Over the past year this contrast has kept rising to the surface of my conversations with both teenagers and youth workers. For the youth workers they wonder how a student can so readily and rightly regurgitate information about Scripture, God, church and faith – but yet live as though they know none of it. For teenagers the conversation is often more complex because they say they like youth group, like their youth workers and like (as one student put it) “the Jesus stuff”, but when pressed about how it changes their behavior or separately asked about the actions of their life, there seems to be no internalization of this faith.
All this to say that it seems to me that the great myth of modern youth ministry (and perhaps modern ecclessiology) has been that “information equals transformation”. If we simply give the students the right information – in a cool and relevant way I’m sure – then they will be changed and make the right decisions and their behavior will be changed to the way we have prescribed for them. This operates out of the faulty assumption that we are rational people who are sometimes capable of emotion, when in fact the converse it true – we are emotional people who are occasionally capable of reason.
If we hold to this second claim – that we are primarily emotional people – then the way we do youth ministry simply has to move beyond sharing information. I would like to briefly propose that youth ministry has to start with engaging the world of the teens and people we are living life with, seeking to understand and reflect on their culture. In joining them in their place, and joining God where He is already at work, we reveal an intention that is “rooted and grounded in love” and moves well beyond the simple desire of giving students more information so that they can change their behavior. The movement towards really knowing the person and caring for them as for Christ, is a movement toward our emotion. I would also like to propose that we live a faith together that is “caught” as it is being taught. In this way the students we love will see the lives we live for Christ, the brokenness that we also bring, the healing that Christ has begun in us and all-encompassing actual beliefs we possess. But the information is also important – but only in the lived out life of faith together – because it gives words and expression to the larger things going on in our lives.
I am not arguing here for an emotionalism that capitalizes on students, though many have discovered that this does move people.
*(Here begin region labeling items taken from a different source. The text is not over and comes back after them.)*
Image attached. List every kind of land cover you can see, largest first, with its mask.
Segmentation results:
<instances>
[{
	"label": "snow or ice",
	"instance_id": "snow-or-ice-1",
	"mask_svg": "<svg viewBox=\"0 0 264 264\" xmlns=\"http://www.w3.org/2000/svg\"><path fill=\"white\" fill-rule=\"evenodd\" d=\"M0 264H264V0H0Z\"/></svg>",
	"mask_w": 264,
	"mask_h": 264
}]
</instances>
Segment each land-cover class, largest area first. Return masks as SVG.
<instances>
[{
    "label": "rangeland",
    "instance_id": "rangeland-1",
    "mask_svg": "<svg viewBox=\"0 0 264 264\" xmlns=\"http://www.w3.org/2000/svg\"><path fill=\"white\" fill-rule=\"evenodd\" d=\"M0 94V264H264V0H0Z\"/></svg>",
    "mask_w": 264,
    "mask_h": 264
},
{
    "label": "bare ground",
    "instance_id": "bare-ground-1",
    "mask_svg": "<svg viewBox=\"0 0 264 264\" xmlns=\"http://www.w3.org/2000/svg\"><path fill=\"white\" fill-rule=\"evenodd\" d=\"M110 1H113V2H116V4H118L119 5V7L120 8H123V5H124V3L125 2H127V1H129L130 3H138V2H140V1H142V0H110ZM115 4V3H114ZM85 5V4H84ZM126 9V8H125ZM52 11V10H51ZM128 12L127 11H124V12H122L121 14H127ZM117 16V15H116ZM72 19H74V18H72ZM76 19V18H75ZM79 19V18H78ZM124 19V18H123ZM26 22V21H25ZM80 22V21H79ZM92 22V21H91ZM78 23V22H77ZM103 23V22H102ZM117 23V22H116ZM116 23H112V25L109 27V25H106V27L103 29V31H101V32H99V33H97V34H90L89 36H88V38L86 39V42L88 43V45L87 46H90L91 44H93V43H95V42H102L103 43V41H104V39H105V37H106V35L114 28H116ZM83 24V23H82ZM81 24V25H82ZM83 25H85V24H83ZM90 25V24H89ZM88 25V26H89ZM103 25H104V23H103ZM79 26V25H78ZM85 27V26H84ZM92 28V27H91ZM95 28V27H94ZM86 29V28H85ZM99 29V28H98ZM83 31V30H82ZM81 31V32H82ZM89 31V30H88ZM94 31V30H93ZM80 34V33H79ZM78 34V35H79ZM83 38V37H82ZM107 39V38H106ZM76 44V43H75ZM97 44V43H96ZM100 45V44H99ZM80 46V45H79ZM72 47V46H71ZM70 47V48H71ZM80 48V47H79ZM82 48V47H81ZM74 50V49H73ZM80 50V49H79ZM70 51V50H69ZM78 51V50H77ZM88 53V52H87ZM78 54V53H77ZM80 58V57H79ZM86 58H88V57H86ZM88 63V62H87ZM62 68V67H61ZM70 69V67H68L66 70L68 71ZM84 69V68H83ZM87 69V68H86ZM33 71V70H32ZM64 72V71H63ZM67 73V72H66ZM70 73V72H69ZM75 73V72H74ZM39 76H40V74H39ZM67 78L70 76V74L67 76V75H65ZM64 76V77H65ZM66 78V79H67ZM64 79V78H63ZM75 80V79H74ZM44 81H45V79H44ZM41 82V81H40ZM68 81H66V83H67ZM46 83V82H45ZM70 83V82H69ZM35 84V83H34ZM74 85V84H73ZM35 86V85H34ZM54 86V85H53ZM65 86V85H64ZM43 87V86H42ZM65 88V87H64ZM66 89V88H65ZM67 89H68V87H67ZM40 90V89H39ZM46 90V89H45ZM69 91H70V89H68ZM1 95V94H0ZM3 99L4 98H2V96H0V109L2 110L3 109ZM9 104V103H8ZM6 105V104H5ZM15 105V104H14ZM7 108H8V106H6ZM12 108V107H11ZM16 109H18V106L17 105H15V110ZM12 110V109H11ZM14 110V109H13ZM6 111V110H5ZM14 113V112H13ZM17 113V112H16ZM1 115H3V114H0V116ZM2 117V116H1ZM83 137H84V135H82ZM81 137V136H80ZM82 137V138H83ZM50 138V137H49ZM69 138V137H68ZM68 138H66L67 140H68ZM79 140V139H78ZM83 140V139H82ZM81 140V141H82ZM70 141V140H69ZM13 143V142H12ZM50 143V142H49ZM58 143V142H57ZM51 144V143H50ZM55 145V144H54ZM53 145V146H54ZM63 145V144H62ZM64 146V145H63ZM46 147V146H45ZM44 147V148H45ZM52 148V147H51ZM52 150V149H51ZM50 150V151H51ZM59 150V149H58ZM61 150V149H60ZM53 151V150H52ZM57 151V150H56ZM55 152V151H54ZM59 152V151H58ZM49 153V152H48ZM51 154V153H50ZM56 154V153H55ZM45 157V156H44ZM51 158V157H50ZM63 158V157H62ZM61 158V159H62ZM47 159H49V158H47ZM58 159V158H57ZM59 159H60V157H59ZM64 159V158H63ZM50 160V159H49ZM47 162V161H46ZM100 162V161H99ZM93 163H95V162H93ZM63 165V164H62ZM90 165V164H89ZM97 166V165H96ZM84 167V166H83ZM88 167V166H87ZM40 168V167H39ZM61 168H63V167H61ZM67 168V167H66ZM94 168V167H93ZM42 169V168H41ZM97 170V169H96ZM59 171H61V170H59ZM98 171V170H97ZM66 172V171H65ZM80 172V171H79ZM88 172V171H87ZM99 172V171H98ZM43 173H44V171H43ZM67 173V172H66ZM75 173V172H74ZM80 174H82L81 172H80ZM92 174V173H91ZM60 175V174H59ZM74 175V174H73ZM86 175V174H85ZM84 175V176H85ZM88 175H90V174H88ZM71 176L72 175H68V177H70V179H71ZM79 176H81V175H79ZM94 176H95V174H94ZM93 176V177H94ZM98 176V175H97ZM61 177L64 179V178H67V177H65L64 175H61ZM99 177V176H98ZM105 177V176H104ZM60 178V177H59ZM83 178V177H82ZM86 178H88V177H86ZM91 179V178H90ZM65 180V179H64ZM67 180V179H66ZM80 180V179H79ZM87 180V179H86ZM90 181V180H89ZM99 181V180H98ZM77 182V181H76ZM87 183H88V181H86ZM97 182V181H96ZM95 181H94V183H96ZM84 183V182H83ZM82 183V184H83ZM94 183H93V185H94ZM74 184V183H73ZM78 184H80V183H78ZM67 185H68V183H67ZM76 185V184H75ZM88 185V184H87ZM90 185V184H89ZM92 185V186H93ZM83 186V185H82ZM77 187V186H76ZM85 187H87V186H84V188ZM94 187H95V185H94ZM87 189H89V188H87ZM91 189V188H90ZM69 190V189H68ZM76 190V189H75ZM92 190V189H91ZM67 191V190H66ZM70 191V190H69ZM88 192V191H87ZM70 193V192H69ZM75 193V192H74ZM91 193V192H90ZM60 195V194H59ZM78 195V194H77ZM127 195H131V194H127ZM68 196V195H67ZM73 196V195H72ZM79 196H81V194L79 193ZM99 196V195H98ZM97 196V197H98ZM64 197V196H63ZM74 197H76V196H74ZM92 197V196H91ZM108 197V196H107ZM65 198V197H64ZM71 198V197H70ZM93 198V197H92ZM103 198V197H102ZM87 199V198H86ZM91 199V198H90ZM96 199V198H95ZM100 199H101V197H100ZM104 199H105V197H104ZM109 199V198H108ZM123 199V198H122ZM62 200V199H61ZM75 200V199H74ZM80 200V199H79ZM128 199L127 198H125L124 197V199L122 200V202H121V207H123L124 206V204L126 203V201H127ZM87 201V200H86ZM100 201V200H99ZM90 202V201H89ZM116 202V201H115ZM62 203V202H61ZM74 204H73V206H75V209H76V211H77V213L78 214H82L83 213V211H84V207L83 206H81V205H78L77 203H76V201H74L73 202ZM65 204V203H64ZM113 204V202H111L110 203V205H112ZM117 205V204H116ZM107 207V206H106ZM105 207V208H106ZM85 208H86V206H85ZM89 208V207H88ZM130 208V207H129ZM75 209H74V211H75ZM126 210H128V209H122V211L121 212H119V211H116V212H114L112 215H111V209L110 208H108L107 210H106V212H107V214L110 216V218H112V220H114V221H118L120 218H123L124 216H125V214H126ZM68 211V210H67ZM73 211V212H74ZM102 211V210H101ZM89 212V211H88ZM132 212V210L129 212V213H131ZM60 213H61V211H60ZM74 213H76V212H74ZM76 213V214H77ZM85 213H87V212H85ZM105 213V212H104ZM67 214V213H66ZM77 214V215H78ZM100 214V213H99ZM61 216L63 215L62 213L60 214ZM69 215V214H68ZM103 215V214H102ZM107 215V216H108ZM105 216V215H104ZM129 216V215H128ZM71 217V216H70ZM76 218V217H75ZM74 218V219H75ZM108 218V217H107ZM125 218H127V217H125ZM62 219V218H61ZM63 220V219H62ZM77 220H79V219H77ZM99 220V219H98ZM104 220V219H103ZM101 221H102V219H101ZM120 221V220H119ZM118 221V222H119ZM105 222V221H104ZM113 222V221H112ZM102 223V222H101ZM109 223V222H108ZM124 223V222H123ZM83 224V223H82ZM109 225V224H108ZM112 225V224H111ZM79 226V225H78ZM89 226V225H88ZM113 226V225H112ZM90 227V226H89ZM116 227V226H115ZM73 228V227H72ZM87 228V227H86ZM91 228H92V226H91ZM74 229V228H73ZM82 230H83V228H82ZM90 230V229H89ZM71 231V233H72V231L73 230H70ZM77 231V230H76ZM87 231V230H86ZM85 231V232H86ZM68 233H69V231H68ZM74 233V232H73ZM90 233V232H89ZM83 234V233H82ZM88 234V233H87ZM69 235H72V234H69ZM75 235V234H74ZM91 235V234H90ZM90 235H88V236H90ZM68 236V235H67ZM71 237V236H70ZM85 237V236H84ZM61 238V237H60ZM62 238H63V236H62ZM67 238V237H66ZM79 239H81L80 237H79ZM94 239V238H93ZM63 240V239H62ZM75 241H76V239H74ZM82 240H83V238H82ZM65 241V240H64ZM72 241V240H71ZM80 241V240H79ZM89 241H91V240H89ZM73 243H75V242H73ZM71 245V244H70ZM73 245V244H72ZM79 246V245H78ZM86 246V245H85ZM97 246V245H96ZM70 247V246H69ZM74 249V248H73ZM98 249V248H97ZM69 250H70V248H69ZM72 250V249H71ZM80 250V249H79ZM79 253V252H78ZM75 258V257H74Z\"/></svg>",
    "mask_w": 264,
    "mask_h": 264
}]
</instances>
I am rather arguing for the deeper level of emotional youth ministry where we actually know the teens we are working with, their struggles, doubts and fears and they know ours. This type of ministry moves beyond building up the “banked beliefs” that do not affect our daily lives and moves towards a much more messy and wonderful faith that impacts how we actually live our lives.
Anybody else see these “banked beliefs” at work in their youth ministry? What actions do we take to help move past “banked beliefs” to “actual beliefs”?
** The main ideas behind “actual beliefs” and “banked beliefs” come from Philip Hughes, “The Use of Actual Beliefs in Contextualizing Theology”. East Asian Journal of Theology, 1984.